Todavia cheira-me a oportunismo eleitoral que perante uma facada nas costas de Seguro, dada pelo camarada Costa, aquele atire ao ar uma proposta nesse sentido quando teve três anos para lançá-la contra o Governo como um medida alternativa de redução de despesas do Estado, até porque já há mais de dois anos que essa porta tinha sido aberta por Passos Coelho e o PS não a aproveitou.

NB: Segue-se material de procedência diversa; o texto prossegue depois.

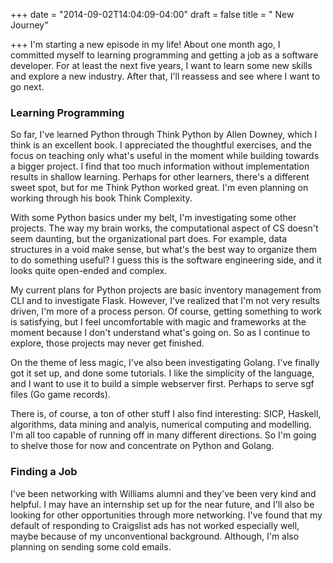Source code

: +++
date = "2014-09-02T14:04:09-04:00"
draft = false 
title = " New Journey"

+++
I'm starting a new episode in my life! About one month ago, I committed myself
to learning programming and getting a job as a software developer. For at least
the next five years, I want to learn some new skills and explore a new
industry. After that, I'll reassess and see where I want to go next.

### Learning Programming

So far, I've learned Python through Think Python by Allen Downey, which I think
is an excellent book. I appreciated the thoughtful exercises, and the focus on
teaching only what's useful in the moment while building towards a bigger
project. I find that too much information without implementation results in
shallow learning. Perhaps for other learners, there's a different sweet spot,
but for me Think Python worked great. I'm even planning on working through his
book Think Complexity.

With some Python basics under my belt, I'm investigating some other projects.
The way my brain works, the computational aspect of CS doesn't seem daunting,
but the organizational part does. For example, data structures in a void make sense, but
what's the best way to organize them to do something useful? I guess this is
the software engineering side, and it looks quite open-ended and complex.

My current plans for Python projects are basic inventory management from CLI
and to investigate Flask. However, I've realized that I'm not very results
driven, I'm more of a process person. Of course, getting something to work is
satisfying, but I feel uncomfortable with magic and frameworks at the moment
because I don't understand what's going on. So as I continue to explore, those
projects may never get finished.

On the theme of less magic, I've also been investigating Golang. I've finally
got it set up, and done some tutorials. I like the simplicity of the language,
and I want to use it to build a simple webserver first. Perhaps to serve sgf
files (Go game records).

There is, of course, a ton of other stuff I also find interesting: SICP,
Haskell, algorithms, data mining and analyis, numerical computing and
modelling. I'm all too capable of running off in many different directions. So
I'm going to shelve those for now and concentrate on Python and Golang.

### Finding a Job

I've been networking with Williams alumni and they've been very kind and
helpful. I may have an internship set up for the near future, and I'll also be
looking for other opportunities through more networking. I've found that my
default of responding to Craigslist ads has not worked especially well, maybe
because of my unconventional background. Although, I'm also planning on sending
some cold emails.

Fica-me assim algumas questões sobre esta proposta agora lançada:

– Não será isto apenas populismo saloio que o inseguro Seguro tirou da manga agora que vê o tapete do poder a ser-lhe tirado quando não esperava para tentar sobreviver numa eventuais primárias?

– Não será uma forma das máquinas do centrão procurarem agora tirar força aos pequenos partidos precisamente quando estes começam a emergir nas urnas ainda antes que estes ganhem poder?

Apesar das dúvidas, congratulo-me por mais uma adesão a uma proposta que eu defendo há muito tempo… até porque considero que a forma dos pequenos partidos tomarem força é conquistando eleitorado e não por excesso de deputados para lhes dar palco no parlamento. Contudo, irrita-me que até mesmo numa medida que considero boa, esta seja retomada quando fica envenenada pela suspeita de populismo e de oportunismo para a sobrevivência de um político medíocre quando houve tanto tempo em que poderia ter sido implementada de forma não viciada.